GOAL OF THE EXERCISE
Reproduce the data starting at its first line and ending at the line containing "of debts you", replacing "financial peace of mind" with "financial stability" and leaving everything else unchanged.
****************
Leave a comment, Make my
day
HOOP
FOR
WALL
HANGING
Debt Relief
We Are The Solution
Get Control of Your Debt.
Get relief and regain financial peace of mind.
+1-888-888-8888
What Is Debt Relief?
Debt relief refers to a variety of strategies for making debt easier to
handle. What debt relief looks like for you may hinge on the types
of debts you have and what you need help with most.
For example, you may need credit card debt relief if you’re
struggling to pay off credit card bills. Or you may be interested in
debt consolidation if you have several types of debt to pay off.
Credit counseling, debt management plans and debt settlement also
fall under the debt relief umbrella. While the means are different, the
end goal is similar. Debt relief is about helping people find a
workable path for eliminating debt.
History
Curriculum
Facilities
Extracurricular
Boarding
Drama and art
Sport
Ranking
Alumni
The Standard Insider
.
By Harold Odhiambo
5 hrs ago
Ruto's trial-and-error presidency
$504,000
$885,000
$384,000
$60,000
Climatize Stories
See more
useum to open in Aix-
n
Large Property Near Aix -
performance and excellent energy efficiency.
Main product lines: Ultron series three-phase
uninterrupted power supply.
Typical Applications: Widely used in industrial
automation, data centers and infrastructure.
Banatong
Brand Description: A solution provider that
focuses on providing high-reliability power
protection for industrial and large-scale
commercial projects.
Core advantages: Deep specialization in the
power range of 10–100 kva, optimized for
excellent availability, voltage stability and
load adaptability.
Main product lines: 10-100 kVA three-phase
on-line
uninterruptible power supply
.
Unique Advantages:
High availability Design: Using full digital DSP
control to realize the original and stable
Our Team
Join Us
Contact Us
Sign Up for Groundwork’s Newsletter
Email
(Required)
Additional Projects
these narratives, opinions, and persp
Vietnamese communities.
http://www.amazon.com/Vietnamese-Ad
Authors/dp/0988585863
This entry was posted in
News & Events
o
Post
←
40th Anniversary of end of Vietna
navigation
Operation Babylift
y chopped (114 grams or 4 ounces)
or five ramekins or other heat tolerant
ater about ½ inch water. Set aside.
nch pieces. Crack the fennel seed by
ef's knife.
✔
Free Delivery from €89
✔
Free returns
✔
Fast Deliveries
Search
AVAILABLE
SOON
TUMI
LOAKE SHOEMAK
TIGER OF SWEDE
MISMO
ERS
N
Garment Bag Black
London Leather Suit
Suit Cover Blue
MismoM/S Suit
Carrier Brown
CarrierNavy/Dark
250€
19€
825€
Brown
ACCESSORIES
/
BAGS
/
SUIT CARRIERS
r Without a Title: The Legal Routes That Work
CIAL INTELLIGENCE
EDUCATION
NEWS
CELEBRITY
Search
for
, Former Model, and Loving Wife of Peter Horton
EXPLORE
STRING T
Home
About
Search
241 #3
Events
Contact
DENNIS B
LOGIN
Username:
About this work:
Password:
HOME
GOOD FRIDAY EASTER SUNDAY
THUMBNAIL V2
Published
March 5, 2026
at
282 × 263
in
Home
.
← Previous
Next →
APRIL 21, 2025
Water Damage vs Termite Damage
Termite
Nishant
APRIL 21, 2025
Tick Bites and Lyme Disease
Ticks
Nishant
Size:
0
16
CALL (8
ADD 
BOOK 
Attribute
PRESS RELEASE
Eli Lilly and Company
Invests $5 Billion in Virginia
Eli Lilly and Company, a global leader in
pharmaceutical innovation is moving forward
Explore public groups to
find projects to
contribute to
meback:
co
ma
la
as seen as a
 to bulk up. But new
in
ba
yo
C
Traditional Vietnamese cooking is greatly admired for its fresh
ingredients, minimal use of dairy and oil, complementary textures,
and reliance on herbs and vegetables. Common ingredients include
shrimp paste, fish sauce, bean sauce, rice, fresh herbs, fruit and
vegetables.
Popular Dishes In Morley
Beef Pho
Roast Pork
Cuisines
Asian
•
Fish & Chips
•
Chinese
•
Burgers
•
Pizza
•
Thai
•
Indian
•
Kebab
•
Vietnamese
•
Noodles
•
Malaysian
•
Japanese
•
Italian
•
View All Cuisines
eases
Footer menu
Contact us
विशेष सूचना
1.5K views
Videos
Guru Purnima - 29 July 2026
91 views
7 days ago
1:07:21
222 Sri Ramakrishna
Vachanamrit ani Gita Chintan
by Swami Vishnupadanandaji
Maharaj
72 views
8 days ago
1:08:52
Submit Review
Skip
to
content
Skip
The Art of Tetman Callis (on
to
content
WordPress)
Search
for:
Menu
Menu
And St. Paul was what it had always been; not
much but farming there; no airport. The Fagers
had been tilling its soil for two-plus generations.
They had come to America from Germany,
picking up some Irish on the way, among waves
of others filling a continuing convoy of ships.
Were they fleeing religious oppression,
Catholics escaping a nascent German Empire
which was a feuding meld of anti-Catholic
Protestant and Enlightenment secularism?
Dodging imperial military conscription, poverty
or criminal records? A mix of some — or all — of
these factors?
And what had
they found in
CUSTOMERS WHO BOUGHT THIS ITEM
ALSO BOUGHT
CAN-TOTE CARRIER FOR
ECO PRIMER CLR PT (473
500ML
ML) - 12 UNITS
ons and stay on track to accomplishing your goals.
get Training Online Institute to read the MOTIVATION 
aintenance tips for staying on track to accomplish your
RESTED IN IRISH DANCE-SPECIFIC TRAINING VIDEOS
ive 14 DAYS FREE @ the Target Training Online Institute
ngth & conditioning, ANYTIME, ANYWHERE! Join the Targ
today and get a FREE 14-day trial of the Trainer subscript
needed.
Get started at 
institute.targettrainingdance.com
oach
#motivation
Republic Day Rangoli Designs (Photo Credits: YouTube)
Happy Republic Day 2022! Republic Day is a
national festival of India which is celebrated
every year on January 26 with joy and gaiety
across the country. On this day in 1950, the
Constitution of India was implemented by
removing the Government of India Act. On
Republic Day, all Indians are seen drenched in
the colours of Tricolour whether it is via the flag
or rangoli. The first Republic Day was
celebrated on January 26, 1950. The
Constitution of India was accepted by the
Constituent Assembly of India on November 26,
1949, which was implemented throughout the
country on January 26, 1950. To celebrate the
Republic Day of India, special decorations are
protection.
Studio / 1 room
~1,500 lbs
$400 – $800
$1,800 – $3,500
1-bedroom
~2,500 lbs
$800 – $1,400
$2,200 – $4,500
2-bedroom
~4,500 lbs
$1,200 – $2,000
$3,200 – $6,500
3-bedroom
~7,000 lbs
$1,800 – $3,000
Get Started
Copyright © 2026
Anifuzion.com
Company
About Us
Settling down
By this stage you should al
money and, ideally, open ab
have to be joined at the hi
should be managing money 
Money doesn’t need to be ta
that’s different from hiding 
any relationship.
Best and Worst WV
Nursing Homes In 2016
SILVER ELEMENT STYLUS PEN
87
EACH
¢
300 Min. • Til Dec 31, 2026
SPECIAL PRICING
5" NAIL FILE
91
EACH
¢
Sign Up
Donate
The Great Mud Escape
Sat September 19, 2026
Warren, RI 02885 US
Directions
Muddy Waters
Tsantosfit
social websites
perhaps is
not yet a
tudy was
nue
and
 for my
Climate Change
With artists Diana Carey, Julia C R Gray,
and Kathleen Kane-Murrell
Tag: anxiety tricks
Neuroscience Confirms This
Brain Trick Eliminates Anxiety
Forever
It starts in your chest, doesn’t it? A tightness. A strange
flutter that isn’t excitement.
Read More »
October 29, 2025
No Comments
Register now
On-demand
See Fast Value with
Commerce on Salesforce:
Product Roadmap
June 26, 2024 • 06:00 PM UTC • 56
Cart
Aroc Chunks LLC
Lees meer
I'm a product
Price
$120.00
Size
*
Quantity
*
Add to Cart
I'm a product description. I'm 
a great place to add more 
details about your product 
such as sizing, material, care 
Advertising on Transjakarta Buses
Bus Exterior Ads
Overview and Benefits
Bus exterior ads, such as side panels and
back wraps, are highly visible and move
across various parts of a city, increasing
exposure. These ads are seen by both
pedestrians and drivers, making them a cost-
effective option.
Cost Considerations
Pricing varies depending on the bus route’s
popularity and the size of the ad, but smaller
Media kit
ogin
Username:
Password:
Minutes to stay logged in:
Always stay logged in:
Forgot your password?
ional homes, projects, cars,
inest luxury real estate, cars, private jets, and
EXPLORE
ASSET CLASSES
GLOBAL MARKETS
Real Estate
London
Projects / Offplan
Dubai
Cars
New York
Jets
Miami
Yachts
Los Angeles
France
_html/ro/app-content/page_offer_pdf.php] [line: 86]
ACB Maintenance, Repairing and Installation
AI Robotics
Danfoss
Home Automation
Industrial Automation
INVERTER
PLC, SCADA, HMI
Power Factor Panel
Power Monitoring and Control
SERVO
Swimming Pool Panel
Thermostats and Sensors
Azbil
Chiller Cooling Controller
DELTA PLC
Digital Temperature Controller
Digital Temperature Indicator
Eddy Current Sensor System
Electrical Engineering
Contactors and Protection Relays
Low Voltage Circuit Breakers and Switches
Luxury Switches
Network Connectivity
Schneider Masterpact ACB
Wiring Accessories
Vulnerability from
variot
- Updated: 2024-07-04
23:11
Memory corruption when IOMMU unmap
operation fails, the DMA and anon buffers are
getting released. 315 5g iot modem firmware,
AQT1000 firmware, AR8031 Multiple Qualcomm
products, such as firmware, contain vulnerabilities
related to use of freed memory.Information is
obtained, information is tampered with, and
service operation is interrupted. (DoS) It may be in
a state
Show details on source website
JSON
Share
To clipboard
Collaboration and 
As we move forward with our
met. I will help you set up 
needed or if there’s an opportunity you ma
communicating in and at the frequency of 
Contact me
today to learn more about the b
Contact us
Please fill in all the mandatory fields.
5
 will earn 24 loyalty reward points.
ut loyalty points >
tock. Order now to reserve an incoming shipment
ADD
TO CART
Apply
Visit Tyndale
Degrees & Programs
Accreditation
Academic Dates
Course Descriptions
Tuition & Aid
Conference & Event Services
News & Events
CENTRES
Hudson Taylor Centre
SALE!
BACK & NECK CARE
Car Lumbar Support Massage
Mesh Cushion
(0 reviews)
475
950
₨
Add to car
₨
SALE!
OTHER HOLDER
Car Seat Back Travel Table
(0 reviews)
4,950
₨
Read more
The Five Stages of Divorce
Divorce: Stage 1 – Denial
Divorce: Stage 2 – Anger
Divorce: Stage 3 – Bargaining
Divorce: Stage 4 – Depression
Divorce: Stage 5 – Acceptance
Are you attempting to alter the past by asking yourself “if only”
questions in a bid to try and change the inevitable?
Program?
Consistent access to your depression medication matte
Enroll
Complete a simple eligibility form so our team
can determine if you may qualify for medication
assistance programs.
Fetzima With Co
****************
ANSWER SECTION
Leave a comment, Make my
day
HOOP
FOR
WALL
HANGING
Debt Relief
We Are The Solution
Get Control of Your Debt.
Get relief and regain financial stability.
+1-888-888-8888
What Is Debt Relief?
Debt relief refers to a variety of strategies for making debt easier to
handle. What debt relief looks like for you may hinge on the types
of debts you have and what you need help with most.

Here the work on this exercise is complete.